MAQC II has four primary working groups: Clinical, Toxicogenomics, Titration, and Regulatory Biostatistics.
The latter working group is crucial to the long-term goals of the effort, which aims to bring microarray analysis in line with the expectations of regulatory statisticians.
For example, the regulatory group has asked the data-analysis groups to submit so-called “statistical analysis plans,” Wolfinger said. “This is a step toward the way they do things officially in a regulatory framework. Any clinical trial data that’s going to be planned and submitted, the sponsor has to write up a nice big plan about what they intend to do and how they’re going to do it, and it’s all designed to keep everything on the up and up, so you don’t have people looking at their data after the fact and then changing things around so that it looks good,” he said.
“In one sense, the former controversy is kind of dying down just because we’ve all focused our attention now on what is probably a more important problem for the scientific community at large, which is, can we build predictive models based on microarrays that will generalize out to field use and actually be reproducible?”
“The Regulatory Biostatistics Working Group was started to capture information from MAQC2 activities that we may need to understand in future regulatory discussions,” said Goodsaid. “It is a unique opportunity to examine scientific and statistical activities of MAQC2 from a regulatory perspective.”
The FDA’s National Center for Toxicological Research initially created the MAQC in 2005 in an effort to explore issues surrounding performance, quality, and data analysis for microarrays.
Since then the FDA’s regulatory arm has taken several steps to modify its policies related to genomic data. Last fall, for example, the agency’s Center for Devices and Radiological Health issued a draft guidance encouraging molecular diagnostic companies to file for pre- and post-market approval for so-called in vitro diagnostic multivariate index assays.

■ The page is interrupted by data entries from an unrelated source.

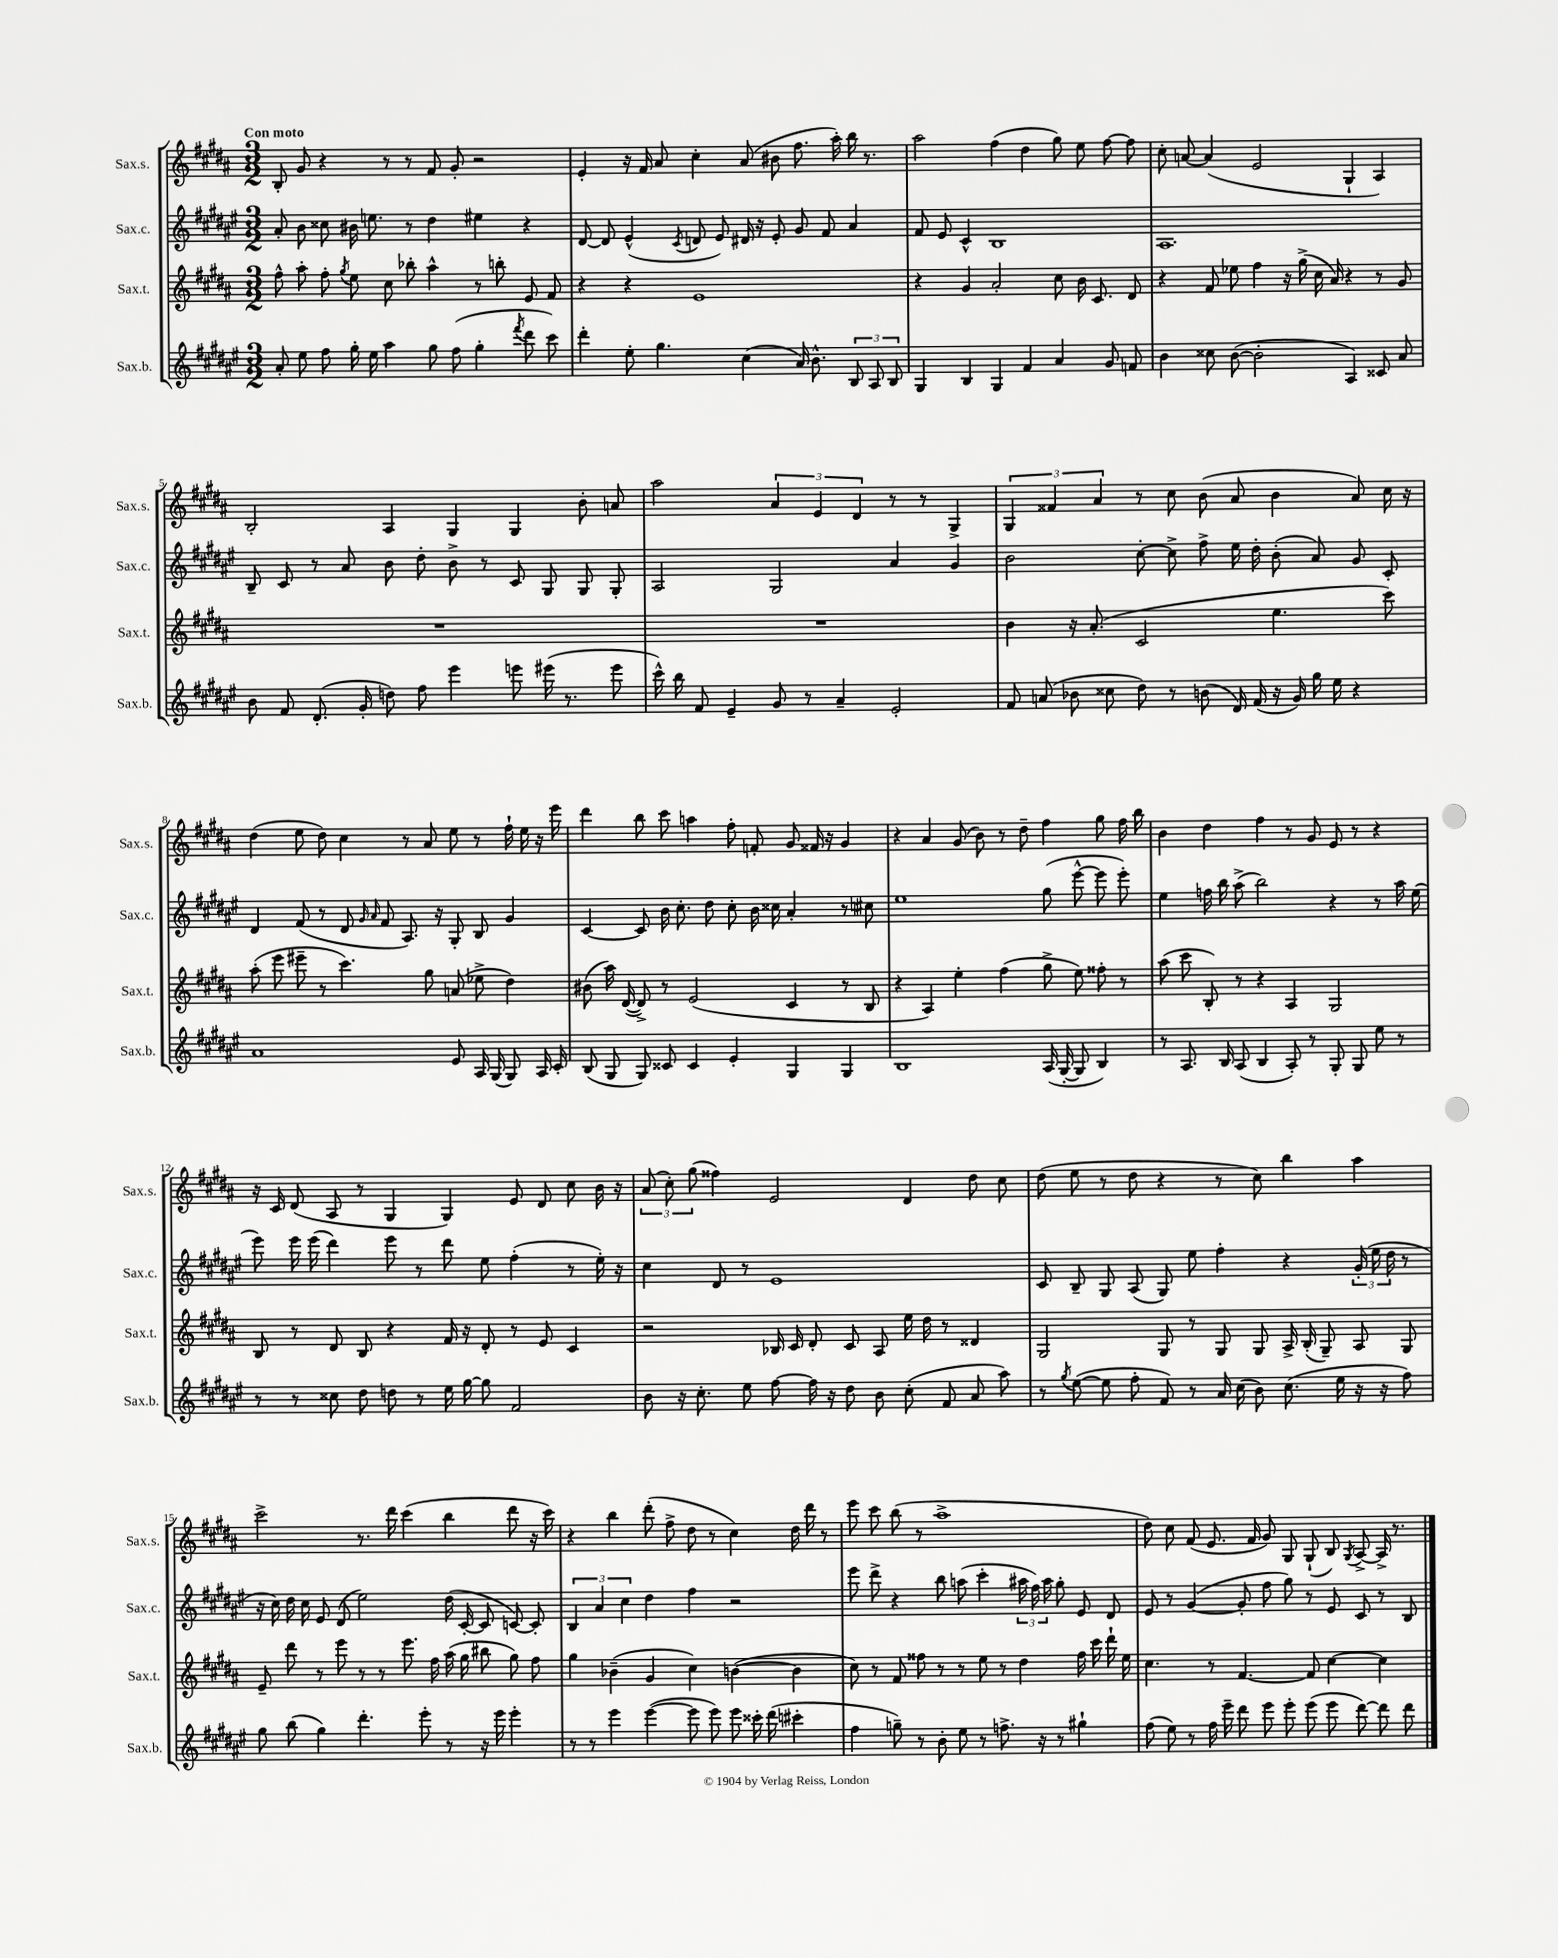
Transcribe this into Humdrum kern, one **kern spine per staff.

**kern	**kern	**kern	**kern
*part4	*part3	*part2	*part1
*staff4	*staff3	*staff2	*staff1
*I"Sax.b.	*I"Sax.t.	*I"Sax.c.	*I"Sax.s.
*I'Sax.b.	*I'Sax.t.	*I'Sax.c.	*I'Sax.s.
*clefG2	*clefG2	*clefG2	*clefG2
*k[f#c#g#d#a#e#]	*k[f#c#g#d#a#]	*k[f#c#g#d#a#e#]	*k[f#c#g#d#a#]
*M3/2	*M3/2	*M3/2	*M3/2
=1	=1	=1	=1
!	!	!	!LO:TX:a:B:t=Con moto
8a#'/	8ff#^^\	8a#'/	8B'/
8ee#\	8aa#'\	8b\	8g#/
8ff#\	8ff#'\	8cc##X\	4r
.	8qgg#/	.	.
16gg#'\	8ee\	16b#X\	.
16ee#\	.	8.een\	.
4aa#\	8cc#\	.	8r
.	8bb-X'\	8r	8r
8gg#\	4aa#^^\	4dd#\	8f#/
(8ff#\	.	.	8g#'/
4gg#'\	8r	4ee#X\	2r
.	8bbn'\	.	.
8qfff#/	.	.	.
8ddd#\	8e/	4r	.
8ccc#\)	8f#/	.	.
=2	=2	=2	=2
4ddd#'\	4r	[8d#/	4e'/
.	.	8d#/]	.
8ee#'\	4r	(4e#^^/	16r
.	.	.	16f#/
4.gg#\	.	.	8a#/
.	.	8qc#/	.
.	1e	8dn/	4cc#'\
.	.	8e#/)	.
(4cc#\	.	16d#X/	(8a#/
.	.	16r	.
.	.	8e#'/	8b#X\
16a#/)	.	8g#/	8.ff#\
8.b^^\	.	.	.
.	.	8f#/	.
.	.	.	16aa#'\)
12B/	.	4a#/	16bb\
.	.	.	8.r
12A#/	.	.	.
12B/	.	.	.
=3	=3	=3	=3
4G#/	4r	8f#/	2aa#\
.	.	8e#/	.
4B/	4g#/	4c#^^/	.
4G#/	2a#'/	1B	(4ff#\
4f#/	.	.	4dd#\
4a#/	8cc#\	.	8gg#\)
.	16b\	.	8ee\
.	8.c#/	.	.
8g#/	.	.	[8ff#\
8fn/	8d#/	.	8ff#\]
=4	=4	=4	=4
4b\	4r	1.A#	8cc#'\
.	.	.	[8an/
8cc##X\	8f#/	.	(4a/]
([8b\	8ee-X\	.	.
2b'\]	4ff#\	.	2e/
.	16r	.	.
.	(16gg#^\	.	.
.	16cc#\	.	.
.	16a#/)	.	.
4A#/)	4r	.	4G#`/
8c##X/	8r	.	4A#/)
8a#/	8g#/	.	.
!!LO:LB:g=z
=5	=5	=5	=5
8b\	1.r	8B~/	2B'/
8f#/	.	8c#/	.
(8.d#'/	.	8r	.
.	.	8a#/	.
16g#'/	.	.	.
8ddn\)	.	8b\	4A#/
8ff#\	.	8dd#'\	.
4eee#\	.	8b^\	4G#/
.	.	8r	.
8eeen\	.	8c#/	4G#/
(16eee#X\	.	8G#/	.
8.r	.	.	.
.	.	8G#/	8b'\
8eee#\	.	8G#'/	8an/
=6	=6	=6	=6
16ccc#^^\)	1.r	2A#/	2aa#\
16bb\	.	.	.
8f#/	.	.	.
4e#~/	.	.	.
8g#/	.	2G#/	6a#/
8r	.	.	.
.	.	.	6e/
4a#~/	.	.	.
.	.	.	6d#/
2e#'/	.	4a#/	8r
.	.	.	8r
.	.	4g#/	4G#^/
=7	=7	=7	=7
8f#/	4b\	2b\	6G#/
(8an/	.	.	.
.	.	.	6f##X/
8b-X\	16r	.	.
.	(8.a#'/	.	.
.	.	.	6a#/
8cc##X\	.	.	.
8dd#\)	2c#/	[8cc#'\	8r
8r	.	8cc#^\]	8cc#\
(8bn\	.	8ff#^\	(8b\
16d#/)	.	16ee#\	8a#/
(16f#/	.	16dd#'\	.
16r	4.ee\	(8b'\	4b\
16g#/)	.	.	.
16gg#\	.	8a#/)	.
16ee#\	.	.	.
4r	.	8g#/	8a#/)
.	8ccc#\)	8c#'/	16cc#\
.	.	.	16r
!!LO:LB:g=z
=8	=8	=8	=8
1a#	(8aa#'\	4d#/	(4dd#\
.	8eee\	.	.
.	8eee#X~\	(8f#/	8ee\
.	8r	8r	8dd#\)
.	4.ccc#\)	8d#/	4cc#\
.	.	16qqg#/	.
.	.	16qqa#/	.
.	.	8f#/	.
.	.	8.A#/)	8r
.	8gg#\	.	8a#/
.	.	16r	.
8e#/	(8an/	8G#'/	8ee\
16A#/	8ee-X^\	8B/	8r
(16G#/	.	.	.
8G#/)	4dd#\)	4g#/	16ff#`\
.	.	.	16ee\
16A#/	.	.	16r
16c#'/	.	.	16eee\
=9	=9	=9	=9
(8B/	(8b#X\	[4c#/	4ddd#\
8G#/	16aa#\)	.	.
.	([16d#/	.	.
8G#/)	8d#^/])	8c#/]	8bb\
8c##X/	8r	16b\	8ccc#\
.	.	8.cc#'\	.
4c##/	(2e/	.	4aan\
.	.	8dd#\	.
4e#'/	.	8cc#'\	8ff#'\
.	.	16b\	8fn'/
.	.	16cc##X\	.
4G#/	4c#/	4a#'/	8g#/
.	.	.	16f##X/
.	.	.	16r
4G#/	8r	8r	4g#/
.	8B/	8cc#X\	.
=10	=10	=10	=10
1B	4r	1ee#	4r
.	4A#/)	.	4a#/
.	4ee'\	.	(8g#/
.	.	.	8b\)
.	(4ff#\	.	8r
.	.	.	8dd#~\
(16A#/	8gg#^\	(8gg#\	4ff#\
[16G#'/	.	.	.
8G#/]	8ee\)	[8eee#^^\	.
4B/)	8ff##X'\	8eee#\]	8gg#\
.	8r	8eee#'\)	16ff#\
.	.	.	16bb\
=11	=11	=11	=11
8r	(8aa#\	4ee#\	4b\
8.A#/	8ccc#\	.	.
.	8B'/)	16ffn\	4dd#\
16B/	.	16bb\	.
(8A#/	8r	(8aa#^\	.
4B/	4r	2bb\)	4ff#\
8A#'/)	4A#/	.	8r
8r	.	.	8g#/
8G#'/	2G#/	4r	8e/
8G#/	.	.	8r
8ee#\	.	8r	4r
8r	.	16aa#\	.
.	.	(16ee#\	.
!!LO:LB:g=z
=12	=12	=12	=12
8r	8B/	8eee#\)	16r
.	.	.	16c#/
8r	8r	16eee#\	(8d#/
.	.	(16eee#\	.
8cc##X\	8d#/	4ddd#\)	8A#/
8dd#\	8B/	.	8r
8ddn\	4r	8eee#\	4G#/
8r	.	8r	.
16ee#\	16f#/	8ddd#\	4G#/)
[16gg#\	16r	.	.
8gg#\]	8d#'/	8ee#\	.
2f#/	8r	(4ff#'\	8e/
.	8e/	.	8d#/
.	4c#/	8r	8cc#\
.	.	16ee#'\)	16b\
.	.	16r	16r
=13	=13	=13	=13
8b\	2r	4cc#\	(12a#/
.	.	.	12cc#'\)
16r	.	.	.
.	.	.	(12gg#\
8.cc#'\	.	.	.
.	.	8d#/	4ff##X\)
8ee#\	.	8r	.
[8ff#\	16B-X/	1e#	2e/
.	16c#/	.	.
16ff#\]	8d#'/	.	.
16r	.	.	.
8dd#\	8c#/	.	.
8b\	8A#/	.	.
(8cc#'\	16ee\	.	4d#/
.	16dd#\	.	.
8f#/	8r	.	.
8a#/	4d##X/	.	8dd#\
8aa#\)	.	.	8cc#\
=14	=14	=14	=14
8r	2G#/	8c#/	(8dd#\
8qgg#/	.	.	.
([8ee#\	.	8B~/	8ee\
8ee#\]	.	8G#/	8r
8ff#'\	.	(8A#/	8dd#\
8f#/)	8G#/	8G#/)	4r
8r	8r	8ee#\	.
16a#/	8G#/	4ff#'\	8r
(16cc#\	.	.	.
8b\)	8G#/	.	8cc#\)
(8.cc#\	16A#^/	4r	4bb\
.	(16B'/	.	.
.	8G#~/)	.	.
16ee#\	.	.	.
16r	8A#/	(24g#'/	4aa#\
.	.	24ee#\	.
16r	.	.	.
.	.	24dd#\	.
8ff#\)	8G#/	8r	.
!!LO:LB:g=z
=15	=15	=15	=15
8gg#\	8e~/	16r	2ccc#^\
.	.	16cc#\)	.
(8bb\	8ddd#\	16dd#\	.
.	.	16cc#\	.
4gg#\)	8r	8e#/	.
.	8eee\	(8d#/	.
4.ddd#'\	8r	2ee#\)	8.r
.	8r	.	.
.	.	.	16ddd#\
.	8.eee\	.	(4ccc#\
8eee#'\	.	.	.
.	16ff#\	.	.
8r	(16aa#\	(16dd#\	4bb\
.	16gg#\	[16c#'/	.
16r	8bb#X\	8c#/]	.
16eee#\	.	.	.
4eee#'\	8gg#\)	[8cn/)	8ddd#\
.	8ff#\	8c'/]	16r
.	.	.	16ccc#\)
=16	=16	=16	=16
8r	4gg#\	6B/	4r
8r	.	.	.
.	.	6a#/	.
4eee#\	(4b-X~\	.	4bb\
.	.	6cc#\	.
([4eee#\	4g#/	4dd#\	(8ddd#'\
.	.	.	8ff#^\
8eee#\]	4cc#\)	4ff#\	8dd#\
8eee#\)	.	.	8r
8eee#\	([4bn\	2r	4cc#\)
16ccc##X'\	.	.	.
(16ddd#\	.	.	.
4ccc#X'\	4b\]	.	16dd#\
.	.	.	16ddd#\
.	.	.	8r
=17	=17	=17	=17
4ff#\	8cc#\)	8eee#\	8eee\
.	8r	8ddd#^\	8ccc#\
8ggn~\)	8f#/	4r	(8bb\
8r	8ff##X\	.	8r
8b'\	8r	8bb\	1aa#^
8ee#\	8r	(8aan\	.
8r	8ee\	4ccc#'\	.
8.ffn^\	8r	.	.
.	4dd#\	24aa#X\	.
.	.	24ff#\)	.
16r	.	.	.
.	.	24aa#\	.
8r	.	8gg#'\	.
4gg#X`\	16ff##\	8e#/	.
.	16ccc#\	.	.
.	16ddd#`\	8d#/	.
.	16ee\	.	.
=18	=18	=18	=18
(8ff#\	4.cc#\	8e#/	8dd#\)
8ee#\)	.	8r	8cc#\
8r	.	([4g#/	(8f#/
16ff#\	8r	.	8.e/
16eee#~\	.	.	.
8ddd#\	[4.f#/	8g#'/]	.
.	.	.	16f#/
8eee#\	.	8ff#\	8g#/)
8eee#'\	.	8gg#\)	8G#/
(8eee#\	8f#/]	8r	(8G#`/
8eee#\	[4cc#\	8e#/	8B/)
.	.	.	8qG#/
[8ddd#\)	.	8c#/	[8A#^/
8ddd#\]	4cc#\]	8r	16A#^/]
.	.	.	8.r
8ddd#\	.	8B/	.
==	==	==	==
*-	*-	*-	*-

Earlier this year, the FDA cleared the first such test under the new guidance, Agendia’s MammaPrint, a microarray-based diagnostic for breast cancer recurrence.
It’s likely that the MAQC II results will have some impact on future regulatory decisions related to microarray-based tests and genomic signatures, but it’s still too early in the project to determine what that affect may be.
“There are several independent activities at the FDA connected in one way or another to genomics,” Goodsaid said. “MAQC efforts contribute to the knowledge we will need to have in the future for the reproducible generation and accurate interpretation of genomic data.”
For the time being, most MAQC II participants are “scrambling and working pretty hard this month to have some things ready for the meeting, which is coming up pretty quickly,” Wolfinger said.
At SAS, Wolfinger’s group is running the company’s JMP Genomics software on a “bunch of high-powered servers that we’re going to be running, at times, probably around the clock, just cranking through cross-validation type analyses, where we randomly hold out a set and then predict it and then repeat that whole thing 100 times, and then change the method.”
SAS is taking an “open ended” and “brute force” approach that tests various combinations of statistical methods to determine which ones might make the best predictions, Wolfinger said.
“We’re kind of looking forward to cranking through all of those and seeing which types of models and normalization methods seem to work well on the different data sets,” he said. “We don’t even know what to expect.”